Although IKKβ participates the “classical” activation of NF-κB, IKKα is a component of “alternative” activation of NF-κB.34
Interestingly, our results suggest that targeting IKKα also inhibits the level of nuclear NF-κB in dystrophic muscle and enhances muscle regeneration. This result is in contrast to a previous study 35
showing that transfection of the IKKα-dn plasmid into the C2C12 cell line had no significant effect on pro-inflammatory gene expression following LPS-stimulation of myotubes. However, our results demonstrate that following AAV-mediated gene transfer to muscle in vivo
, IKKα-dn is as effective in improving pathology as IKKβ-dn.

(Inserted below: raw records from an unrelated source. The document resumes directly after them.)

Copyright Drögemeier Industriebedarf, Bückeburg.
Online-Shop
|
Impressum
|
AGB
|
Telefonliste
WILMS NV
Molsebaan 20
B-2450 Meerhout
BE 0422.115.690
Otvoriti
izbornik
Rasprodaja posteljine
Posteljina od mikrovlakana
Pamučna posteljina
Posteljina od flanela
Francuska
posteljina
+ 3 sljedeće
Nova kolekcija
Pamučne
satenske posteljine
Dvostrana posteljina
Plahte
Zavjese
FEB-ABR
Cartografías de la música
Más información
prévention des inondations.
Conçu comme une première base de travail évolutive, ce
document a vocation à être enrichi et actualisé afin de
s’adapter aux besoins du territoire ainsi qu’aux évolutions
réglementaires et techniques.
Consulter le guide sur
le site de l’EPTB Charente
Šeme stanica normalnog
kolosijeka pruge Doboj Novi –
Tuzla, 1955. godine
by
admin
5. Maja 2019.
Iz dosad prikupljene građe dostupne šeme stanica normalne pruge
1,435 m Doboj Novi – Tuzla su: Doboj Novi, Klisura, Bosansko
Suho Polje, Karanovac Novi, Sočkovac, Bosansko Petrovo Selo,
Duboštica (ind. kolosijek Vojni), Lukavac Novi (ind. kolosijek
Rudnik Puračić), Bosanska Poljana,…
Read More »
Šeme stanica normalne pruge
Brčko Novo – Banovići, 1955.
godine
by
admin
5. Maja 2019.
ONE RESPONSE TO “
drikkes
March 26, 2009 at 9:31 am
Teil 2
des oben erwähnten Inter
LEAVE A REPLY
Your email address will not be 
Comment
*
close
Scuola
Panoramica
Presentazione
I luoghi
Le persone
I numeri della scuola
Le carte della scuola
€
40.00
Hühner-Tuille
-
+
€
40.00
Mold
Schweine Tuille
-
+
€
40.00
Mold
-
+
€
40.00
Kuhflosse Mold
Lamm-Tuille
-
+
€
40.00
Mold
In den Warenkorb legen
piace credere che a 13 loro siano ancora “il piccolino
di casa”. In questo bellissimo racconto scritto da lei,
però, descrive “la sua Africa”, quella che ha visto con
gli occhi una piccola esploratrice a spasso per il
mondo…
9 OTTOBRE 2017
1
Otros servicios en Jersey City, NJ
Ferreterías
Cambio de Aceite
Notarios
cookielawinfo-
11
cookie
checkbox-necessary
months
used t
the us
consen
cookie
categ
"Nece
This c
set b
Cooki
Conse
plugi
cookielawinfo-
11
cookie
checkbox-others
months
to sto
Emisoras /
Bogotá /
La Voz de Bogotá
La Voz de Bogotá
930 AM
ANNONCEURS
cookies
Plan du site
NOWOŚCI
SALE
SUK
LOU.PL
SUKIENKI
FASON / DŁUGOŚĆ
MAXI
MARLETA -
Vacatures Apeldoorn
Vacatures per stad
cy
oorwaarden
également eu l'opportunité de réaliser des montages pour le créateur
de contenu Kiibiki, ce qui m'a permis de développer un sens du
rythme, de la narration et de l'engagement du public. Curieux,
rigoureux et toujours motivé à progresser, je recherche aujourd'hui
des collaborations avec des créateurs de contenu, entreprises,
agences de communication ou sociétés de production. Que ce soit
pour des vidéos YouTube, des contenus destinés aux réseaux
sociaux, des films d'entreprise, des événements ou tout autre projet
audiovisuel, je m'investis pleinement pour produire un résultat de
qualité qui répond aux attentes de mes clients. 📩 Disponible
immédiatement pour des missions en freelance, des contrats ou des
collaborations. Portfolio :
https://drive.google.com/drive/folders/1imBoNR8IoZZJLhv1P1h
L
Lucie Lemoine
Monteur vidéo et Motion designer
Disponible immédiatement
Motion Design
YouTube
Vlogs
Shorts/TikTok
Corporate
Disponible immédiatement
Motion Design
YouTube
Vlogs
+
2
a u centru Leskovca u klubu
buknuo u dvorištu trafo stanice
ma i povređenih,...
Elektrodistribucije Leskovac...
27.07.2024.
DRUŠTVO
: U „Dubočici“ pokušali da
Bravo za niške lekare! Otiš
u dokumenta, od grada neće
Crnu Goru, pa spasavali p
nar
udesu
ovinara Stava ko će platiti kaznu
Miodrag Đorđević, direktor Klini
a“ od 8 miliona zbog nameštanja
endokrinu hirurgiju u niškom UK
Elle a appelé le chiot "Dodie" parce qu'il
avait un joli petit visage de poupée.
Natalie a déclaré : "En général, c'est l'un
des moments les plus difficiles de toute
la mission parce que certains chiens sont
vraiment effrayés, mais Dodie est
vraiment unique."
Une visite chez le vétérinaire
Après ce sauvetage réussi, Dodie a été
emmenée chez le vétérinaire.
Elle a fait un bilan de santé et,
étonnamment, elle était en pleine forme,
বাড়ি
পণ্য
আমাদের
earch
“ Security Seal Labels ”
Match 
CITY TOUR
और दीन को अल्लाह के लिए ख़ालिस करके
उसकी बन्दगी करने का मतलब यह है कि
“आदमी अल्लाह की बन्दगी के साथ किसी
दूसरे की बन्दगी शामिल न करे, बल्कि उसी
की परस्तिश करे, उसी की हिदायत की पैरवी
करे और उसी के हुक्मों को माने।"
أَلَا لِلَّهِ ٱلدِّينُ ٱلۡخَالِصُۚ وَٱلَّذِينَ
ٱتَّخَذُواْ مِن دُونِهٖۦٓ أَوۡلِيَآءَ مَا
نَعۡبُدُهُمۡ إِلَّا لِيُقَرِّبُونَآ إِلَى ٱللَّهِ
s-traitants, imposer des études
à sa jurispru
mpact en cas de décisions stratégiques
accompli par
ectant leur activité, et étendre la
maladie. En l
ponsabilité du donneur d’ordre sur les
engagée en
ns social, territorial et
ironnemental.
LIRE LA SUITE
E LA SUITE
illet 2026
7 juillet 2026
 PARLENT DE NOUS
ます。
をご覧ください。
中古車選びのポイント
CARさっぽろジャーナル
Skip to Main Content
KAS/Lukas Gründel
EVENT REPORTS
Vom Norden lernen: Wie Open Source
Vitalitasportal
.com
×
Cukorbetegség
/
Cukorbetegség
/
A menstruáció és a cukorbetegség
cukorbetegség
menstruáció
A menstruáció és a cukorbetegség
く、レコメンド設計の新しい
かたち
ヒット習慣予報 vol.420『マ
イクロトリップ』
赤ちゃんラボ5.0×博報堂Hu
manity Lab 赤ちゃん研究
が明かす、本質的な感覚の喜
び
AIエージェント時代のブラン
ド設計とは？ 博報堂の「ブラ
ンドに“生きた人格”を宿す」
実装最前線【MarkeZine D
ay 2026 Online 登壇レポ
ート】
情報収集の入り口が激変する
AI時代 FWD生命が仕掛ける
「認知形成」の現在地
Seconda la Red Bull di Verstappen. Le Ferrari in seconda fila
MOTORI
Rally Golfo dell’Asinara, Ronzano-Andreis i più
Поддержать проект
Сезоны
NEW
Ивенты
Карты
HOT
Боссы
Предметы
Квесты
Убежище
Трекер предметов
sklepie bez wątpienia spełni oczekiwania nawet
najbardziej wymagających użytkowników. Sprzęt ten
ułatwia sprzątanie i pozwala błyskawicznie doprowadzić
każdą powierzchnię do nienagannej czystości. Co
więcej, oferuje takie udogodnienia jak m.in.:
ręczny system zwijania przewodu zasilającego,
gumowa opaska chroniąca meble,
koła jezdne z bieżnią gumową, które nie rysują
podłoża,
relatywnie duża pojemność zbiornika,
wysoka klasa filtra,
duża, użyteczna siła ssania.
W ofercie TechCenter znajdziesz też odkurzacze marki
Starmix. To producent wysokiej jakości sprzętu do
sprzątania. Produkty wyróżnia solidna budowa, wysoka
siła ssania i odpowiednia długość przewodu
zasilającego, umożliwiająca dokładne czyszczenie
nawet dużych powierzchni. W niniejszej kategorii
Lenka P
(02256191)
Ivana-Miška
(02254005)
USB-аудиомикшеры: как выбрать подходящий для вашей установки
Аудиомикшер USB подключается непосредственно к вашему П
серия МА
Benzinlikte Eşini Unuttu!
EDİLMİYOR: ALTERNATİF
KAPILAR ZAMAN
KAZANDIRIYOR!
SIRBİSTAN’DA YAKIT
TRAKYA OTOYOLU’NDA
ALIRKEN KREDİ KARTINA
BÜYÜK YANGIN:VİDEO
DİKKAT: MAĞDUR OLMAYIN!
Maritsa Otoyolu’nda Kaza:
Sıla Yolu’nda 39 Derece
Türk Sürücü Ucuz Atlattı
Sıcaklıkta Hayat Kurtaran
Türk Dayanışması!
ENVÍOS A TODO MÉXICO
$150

In summary, AAV-mediated gene transfer of dominant negative IKK, either IKKβ or IKKα, to block pathological NF-κB signaling is a promising strategy for the treatment of DMD. The current studies suggest effectiveness as an independent therapeutic, especially when the dystrophic process is more advanced. Furthermore, combination therapy for DMD with mini-dystrophin gene transferor stem cell transplantation and inhibition of NF -κB activation may be synergistic and will be explored in future studies.